TO DO >> Each line of the listing that includes "this" should be reported.

DATASET RECORDS >>

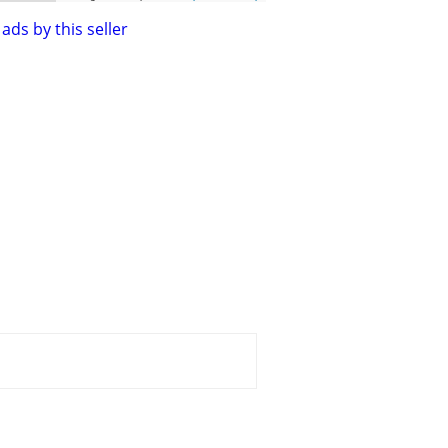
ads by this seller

---

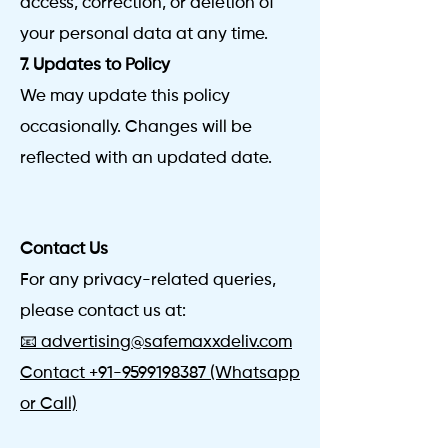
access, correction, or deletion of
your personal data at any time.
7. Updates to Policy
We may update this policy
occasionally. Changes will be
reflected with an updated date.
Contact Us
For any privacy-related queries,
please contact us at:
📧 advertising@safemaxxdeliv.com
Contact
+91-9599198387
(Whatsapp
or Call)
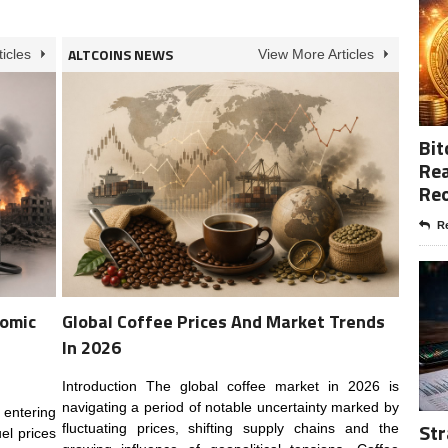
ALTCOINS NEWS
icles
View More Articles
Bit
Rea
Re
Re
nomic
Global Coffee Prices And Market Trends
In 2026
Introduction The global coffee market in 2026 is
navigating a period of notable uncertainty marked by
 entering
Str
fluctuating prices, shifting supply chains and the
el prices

EXERCISE OUTPUT >>
ads by this seller
We may update this policy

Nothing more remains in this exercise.